**** DATASET EXCERPTS ****
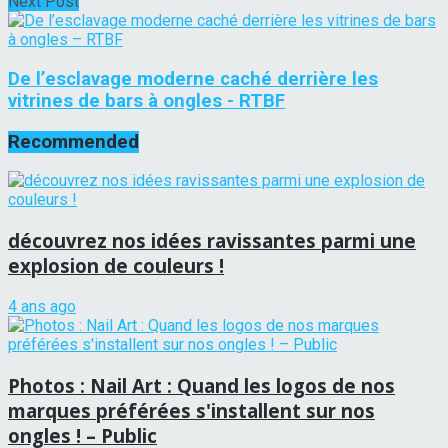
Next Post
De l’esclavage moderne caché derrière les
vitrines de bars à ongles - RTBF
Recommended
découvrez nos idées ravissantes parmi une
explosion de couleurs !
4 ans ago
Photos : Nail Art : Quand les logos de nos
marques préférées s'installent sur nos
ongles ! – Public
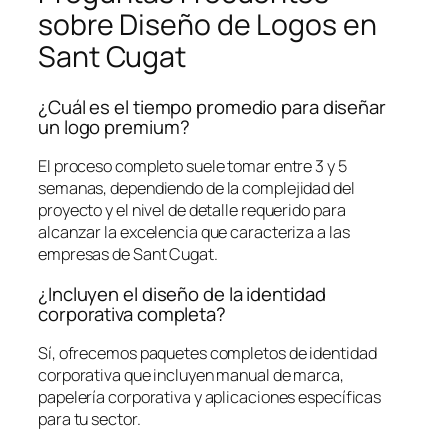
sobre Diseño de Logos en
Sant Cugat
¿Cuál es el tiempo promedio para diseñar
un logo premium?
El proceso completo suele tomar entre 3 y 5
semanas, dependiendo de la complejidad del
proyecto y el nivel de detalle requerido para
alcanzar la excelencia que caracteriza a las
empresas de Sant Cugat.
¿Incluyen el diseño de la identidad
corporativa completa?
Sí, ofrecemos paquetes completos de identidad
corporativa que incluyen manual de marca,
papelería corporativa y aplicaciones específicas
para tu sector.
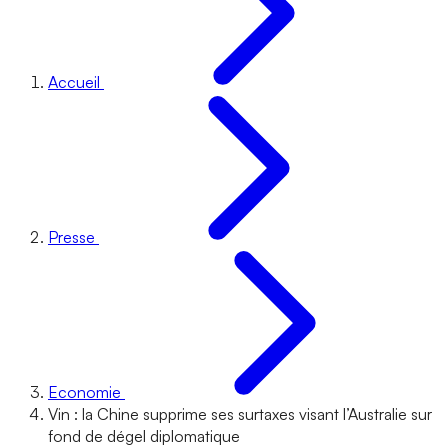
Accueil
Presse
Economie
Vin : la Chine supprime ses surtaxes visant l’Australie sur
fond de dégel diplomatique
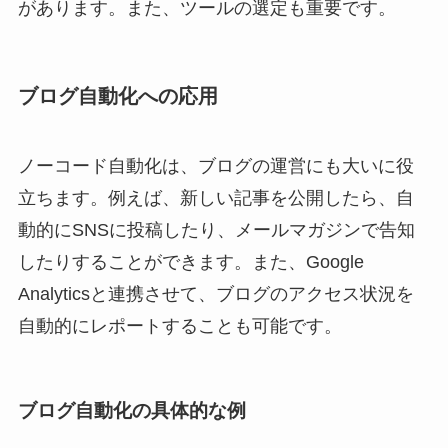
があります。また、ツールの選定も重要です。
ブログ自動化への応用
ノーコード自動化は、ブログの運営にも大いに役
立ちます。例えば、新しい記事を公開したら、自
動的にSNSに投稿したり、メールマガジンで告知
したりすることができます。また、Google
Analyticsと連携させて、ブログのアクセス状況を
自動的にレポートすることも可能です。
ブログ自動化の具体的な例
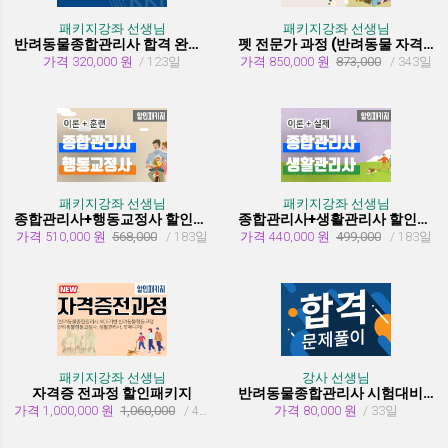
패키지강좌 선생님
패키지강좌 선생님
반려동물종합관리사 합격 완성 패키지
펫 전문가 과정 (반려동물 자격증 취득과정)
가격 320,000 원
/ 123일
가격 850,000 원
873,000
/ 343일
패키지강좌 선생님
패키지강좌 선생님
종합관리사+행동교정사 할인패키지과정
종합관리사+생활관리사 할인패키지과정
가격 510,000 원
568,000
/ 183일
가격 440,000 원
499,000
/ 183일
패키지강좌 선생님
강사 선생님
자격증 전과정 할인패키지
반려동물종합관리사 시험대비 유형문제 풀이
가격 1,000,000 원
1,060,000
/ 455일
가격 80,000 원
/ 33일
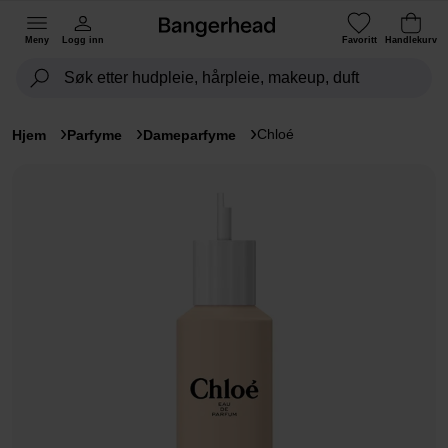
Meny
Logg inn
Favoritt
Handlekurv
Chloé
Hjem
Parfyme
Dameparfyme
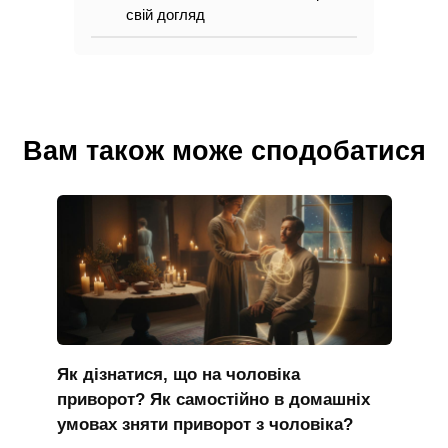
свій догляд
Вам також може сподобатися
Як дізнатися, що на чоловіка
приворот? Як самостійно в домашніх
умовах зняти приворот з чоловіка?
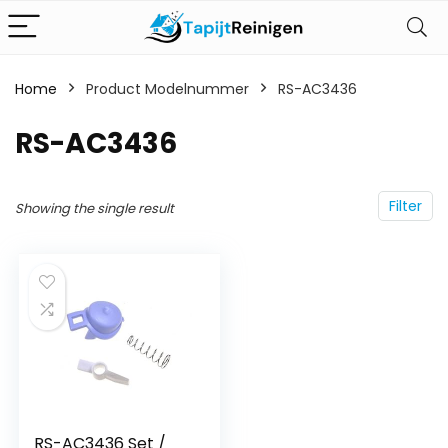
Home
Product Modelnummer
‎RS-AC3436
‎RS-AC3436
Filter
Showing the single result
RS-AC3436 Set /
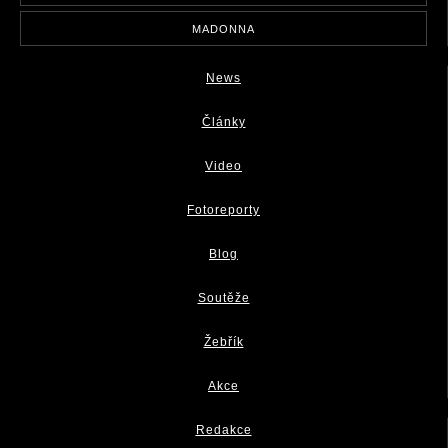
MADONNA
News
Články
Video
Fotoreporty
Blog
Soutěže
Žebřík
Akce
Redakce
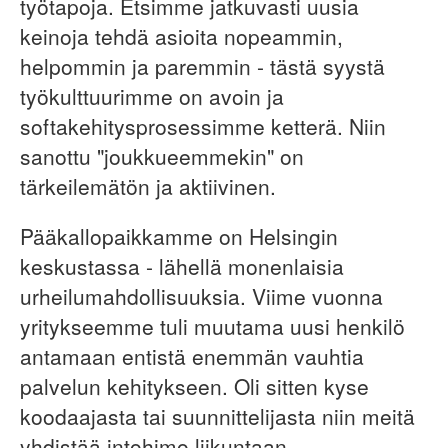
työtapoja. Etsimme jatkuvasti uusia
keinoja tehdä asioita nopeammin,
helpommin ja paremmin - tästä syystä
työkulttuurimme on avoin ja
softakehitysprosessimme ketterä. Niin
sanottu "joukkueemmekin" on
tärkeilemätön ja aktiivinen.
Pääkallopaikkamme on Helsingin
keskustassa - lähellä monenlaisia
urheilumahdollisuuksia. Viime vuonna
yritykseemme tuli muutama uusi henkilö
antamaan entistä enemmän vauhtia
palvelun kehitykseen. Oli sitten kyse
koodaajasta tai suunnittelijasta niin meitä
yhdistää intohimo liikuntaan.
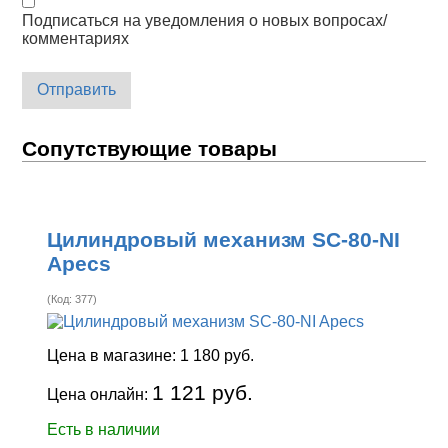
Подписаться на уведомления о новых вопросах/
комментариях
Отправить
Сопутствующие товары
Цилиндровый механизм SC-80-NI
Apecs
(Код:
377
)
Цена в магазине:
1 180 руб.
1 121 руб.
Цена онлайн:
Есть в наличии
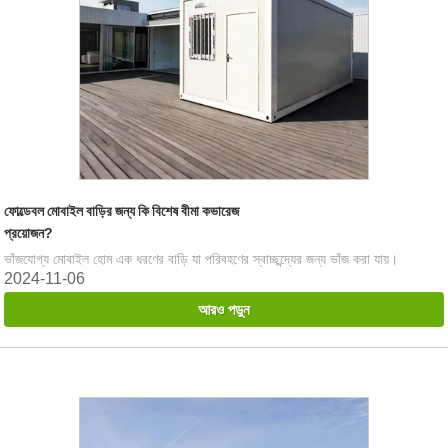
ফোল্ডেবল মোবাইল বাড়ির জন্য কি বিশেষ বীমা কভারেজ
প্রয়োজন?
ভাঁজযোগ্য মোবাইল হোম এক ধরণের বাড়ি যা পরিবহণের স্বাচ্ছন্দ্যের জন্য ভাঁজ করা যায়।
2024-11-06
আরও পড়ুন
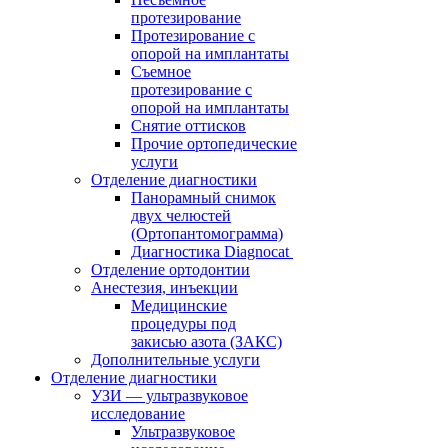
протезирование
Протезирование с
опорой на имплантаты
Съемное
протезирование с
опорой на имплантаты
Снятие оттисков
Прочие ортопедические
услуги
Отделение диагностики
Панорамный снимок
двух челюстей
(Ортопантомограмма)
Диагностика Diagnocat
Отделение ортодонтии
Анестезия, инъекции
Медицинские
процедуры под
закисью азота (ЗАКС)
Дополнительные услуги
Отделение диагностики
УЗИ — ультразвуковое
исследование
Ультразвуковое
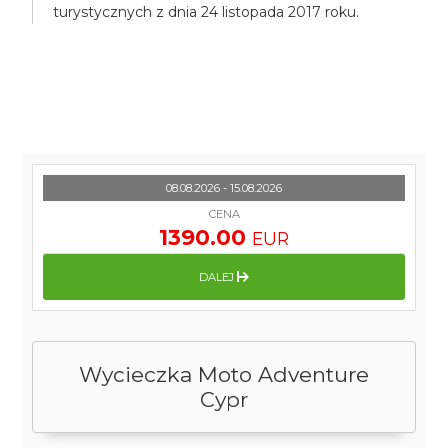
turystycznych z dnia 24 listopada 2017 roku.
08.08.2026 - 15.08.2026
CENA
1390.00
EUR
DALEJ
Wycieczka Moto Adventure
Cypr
****
Write out the listing above exactly as it stands, pictures excluded.

▶ **SOLUTION FOR THIS PROBLEM**:
Next Post
De l’esclavage moderne caché derrière les
vitrines de bars à ongles - RTBF
Recommended
découvrez nos idées ravissantes parmi une
explosion de couleurs !
4 ans ago
Photos : Nail Art : Quand les logos de nos
marques préférées s'installent sur nos
ongles ! – Public
sobre Diseño de Logos en
Sant Cugat
¿Cuál es el tiempo promedio para diseñar
un logo premium?
El proceso completo suele tomar entre 3 y 5
semanas, dependiendo de la complejidad del
proyecto y el nivel de detalle requerido para
alcanzar la excelencia que caracteriza a las
empresas de Sant Cugat.
¿Incluyen el diseño de la identidad
corporativa completa?
Sí, ofrecemos paquetes completos de identidad
corporativa que incluyen manual de marca,
papelería corporativa y aplicaciones específicas
para tu sector.
Accueil
Presse
Economie
Vin : la Chine supprime ses surtaxes visant l’Australie sur
fond de dégel diplomatique
があります。また、ツールの選定も重要です。
ブログ自動化への応用
ノーコード自動化は、ブログの運営にも大いに役
立ちます。例えば、新しい記事を公開したら、自
動的にSNSに投稿したり、メールマガジンで告知
したりすることができます。また、Google
Analyticsと連携させて、ブログのアクセス状況を
自動的にレポートすることも可能です。
ブログ自動化の具体的な例
패키지강좌 선생님
패키지강좌 선생님
반려동물종합관리사 합격 완성 패키지
펫 전문가 과정 (반려동물 자격증 취득과정)
가격 320,000 원
/ 123일
가격 850,000 원
873,000
/ 343일
패키지강좌 선생님
패키지강좌 선생님
종합관리사+행동교정사 할인패키지과정
종합관리사+생활관리사 할인패키지과정
가격 510,000 원
568,000
/ 183일
가격 440,000 원
499,000
/ 183일
패키지강좌 선생님
강사 선생님
자격증 전과정 할인패키지
반려동물종합관리사 시험대비 유형문제 풀이
가격 1,000,000 원
1,060,000
/ 455일
가격 80,000 원
/ 33일
Meny
Logg inn
Favoritt
Handlekurv
Chloé
Hjem
Parfyme
Dameparfyme
свій догляд
Вам також може сподобатися
Як дізнатися, що на чоловіка
приворот? Як самостійно в домашніх
умовах зняти приворот з чоловіка?
Home
Product Modelnummer
‎RS-AC3436
‎RS-AC3436
Filter
Showing the single result
RS-AC3436 Set /
MADONNA
News
Články
Video
Fotoreporty
Blog
Soutěže
Žebřík
Akce
Redakce
työtapoja. Etsimme jatkuvasti uusia
keinoja tehdä asioita nopeammin,
helpommin ja paremmin - tästä syystä
työkulttuurimme on avoin ja
softakehitysprosessimme ketterä. Niin
sanottu "joukkueemmekin" on
tärkeilemätön ja aktiivinen.
Pääkallopaikkamme on Helsingin
keskustassa - lähellä monenlaisia
urheilumahdollisuuksia. Viime vuonna
yritykseemme tuli muutama uusi henkilö
antamaan entistä enemmän vauhtia
palvelun kehitykseen. Oli sitten kyse
koodaajasta tai suunnittelijasta niin meitä
yhdistää intohimo liikuntaan.
Подписаться на уведомления о новых вопросах/
комментариях
Отправить
Сопутствующие товары
Цилиндровый механизм SC-80-NI
Apecs
(Код:
377
)
Цена в магазине:
1 180 руб.
1 121 руб.
Цена онлайн:
Есть в наличии
ফোল্ডেবল মোবাইল বাড়ির জন্য কি বিশেষ বীমা কভারেজ
প্রয়োজন?
ভাঁজযোগ্য মোবাইল হোম এক ধরণের বাড়ি যা পরিবহণের স্বাচ্ছন্দ্যের জন্য ভাঁজ করা যায়।
2024-11-06
আরও পড়ুন
протезирование
Протезирование с
опорой на имплантаты
Съемное
протезирование с
опорой на имплантаты
Снятие оттисков
Прочие ортопедические
услуги
Отделение диагностики
Панорамный снимок
двух челюстей
(Ортопантомограмма)
Диагностика Diagnocat
Отделение ортодонтии
Анестезия, инъекции
Медицинские
процедуры под
закисью азота (ЗАКС)
Дополнительные услуги
Отделение диагностики
УЗИ — ультразвуковое
исследование
Ультразвуковое
turystycznych z dnia 24 listopada 2017 roku.
08.08.2026 - 15.08.2026
CENA
1390.00
EUR
DALEJ
Wycieczka Moto Adventure
Cypr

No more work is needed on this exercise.